TASK DESCRIPTION →
Please set down each of the lines below once more, exactly, omitting all pictures.

Dataset entries →
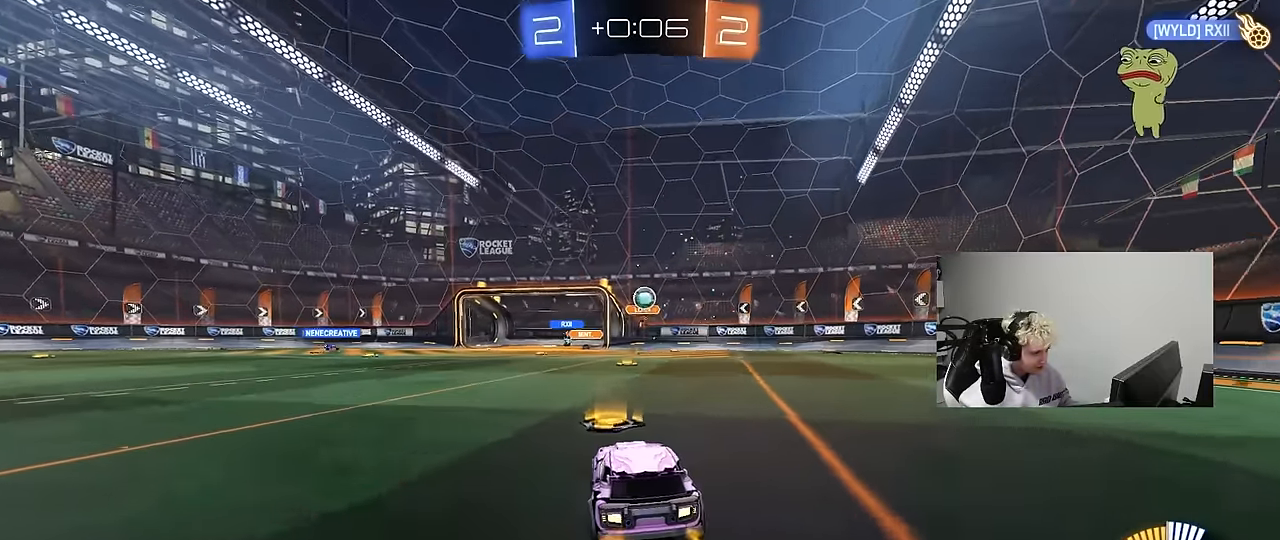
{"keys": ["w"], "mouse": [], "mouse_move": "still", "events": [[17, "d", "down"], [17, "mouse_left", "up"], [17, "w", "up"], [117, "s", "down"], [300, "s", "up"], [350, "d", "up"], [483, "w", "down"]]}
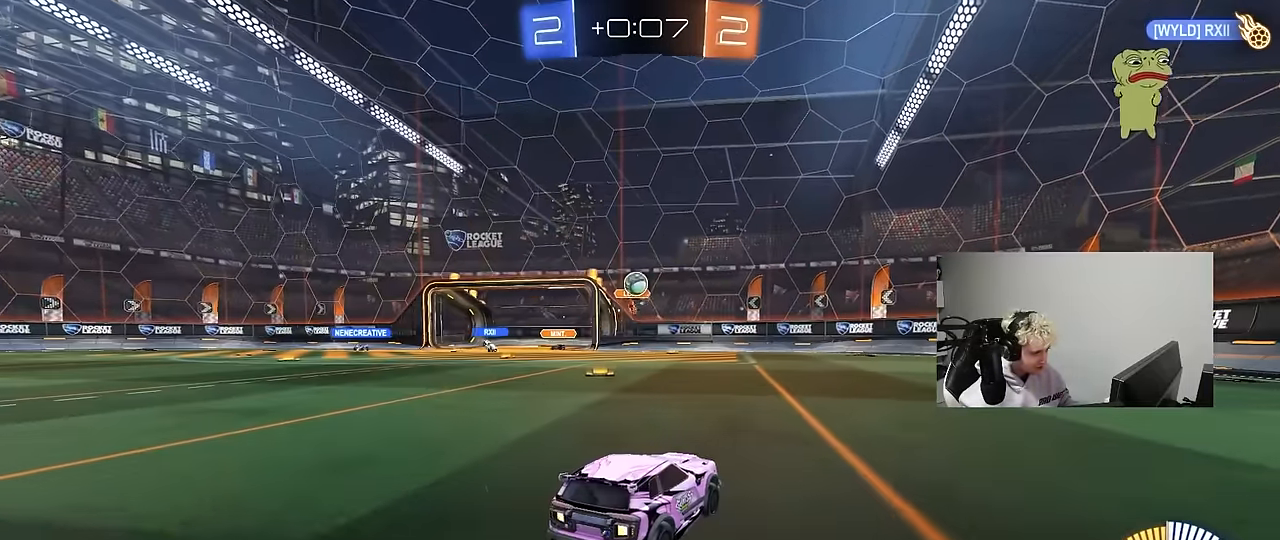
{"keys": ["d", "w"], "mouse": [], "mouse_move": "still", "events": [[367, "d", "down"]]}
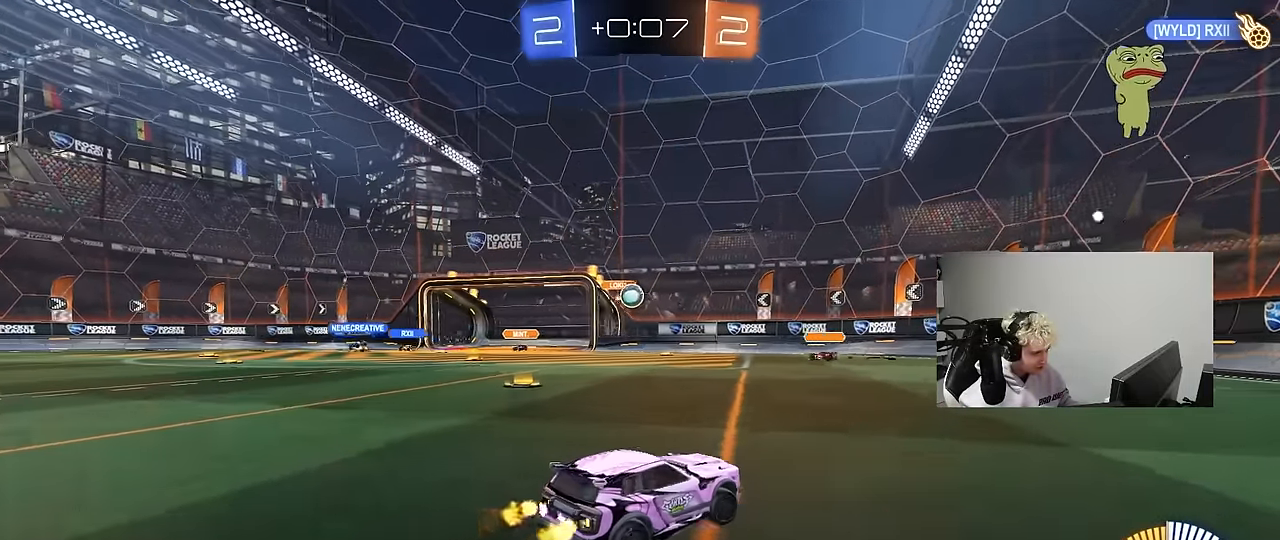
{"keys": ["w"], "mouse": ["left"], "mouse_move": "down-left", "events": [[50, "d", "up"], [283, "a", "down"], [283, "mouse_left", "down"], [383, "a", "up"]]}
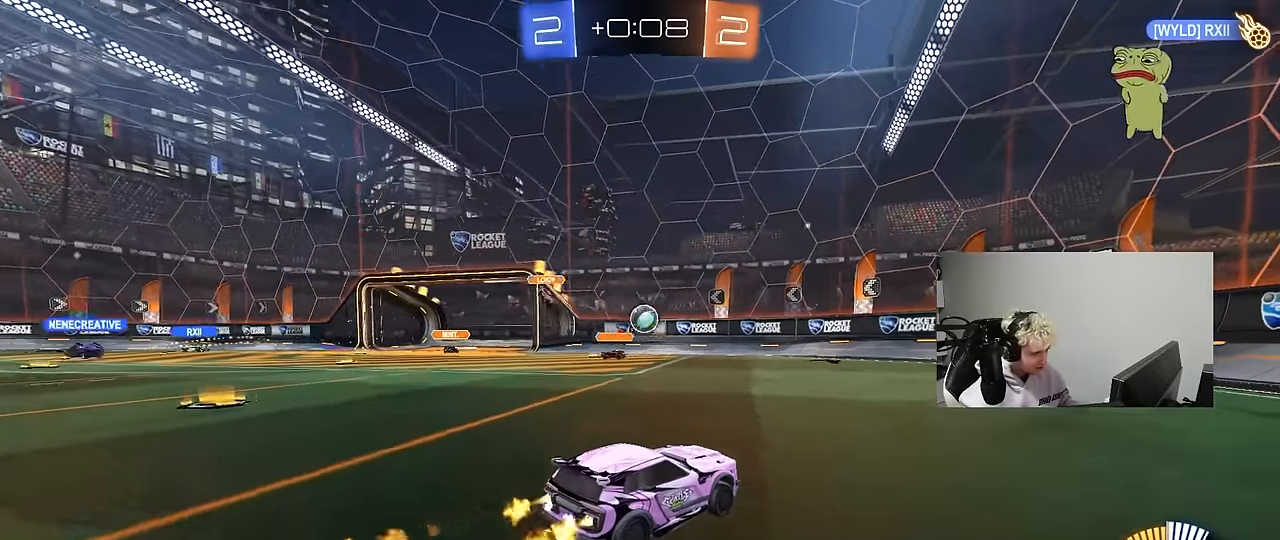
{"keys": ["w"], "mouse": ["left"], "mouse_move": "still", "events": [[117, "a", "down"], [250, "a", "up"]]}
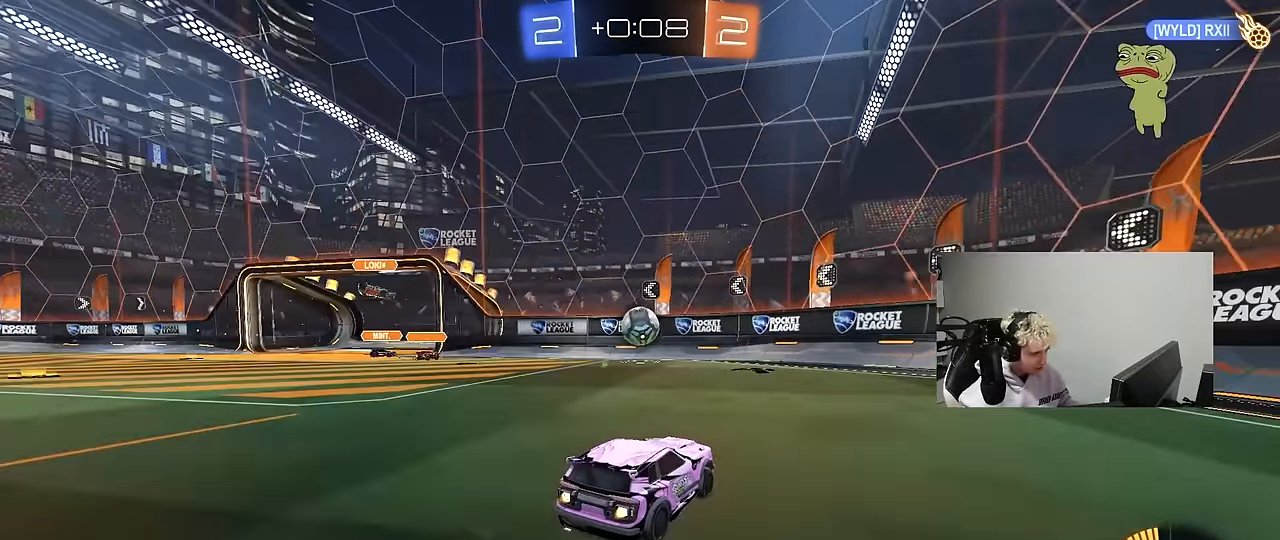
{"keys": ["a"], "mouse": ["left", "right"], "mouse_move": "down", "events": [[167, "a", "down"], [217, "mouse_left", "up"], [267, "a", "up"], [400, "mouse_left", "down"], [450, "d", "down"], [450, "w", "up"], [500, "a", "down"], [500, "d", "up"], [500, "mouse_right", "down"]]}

RESULT FOR THIS EXERCISE →
{"keys": ["w"], "mouse": [], "mouse_move": "still", "events": [[17, "d", "down"], [17, "mouse_left", "up"], [17, "w", "up"], [117, "s", "down"], [300, "s", "up"], [350, "d", "up"], [483, "w", "down"]]}
{"keys": ["d", "w"], "mouse": [], "mouse_move": "still", "events": [[367, "d", "down"]]}
{"keys": ["w"], "mouse": ["left"], "mouse_move": "down-left", "events": [[50, "d", "up"], [283, "a", "down"], [283, "mouse_left", "down"], [383, "a", "up"]]}
{"keys": ["w"], "mouse": ["left"], "mouse_move": "still", "events": [[117, "a", "down"], [250, "a", "up"]]}
{"keys": ["a"], "mouse": ["left", "right"], "mouse_move": "down", "events": [[167, "a", "down"], [217, "mouse_left", "up"], [267, "a", "up"], [400, "mouse_left", "down"], [450, "d", "down"], [450, "w", "up"], [500, "a", "down"], [500, "d", "up"], [500, "mouse_right", "down"]]}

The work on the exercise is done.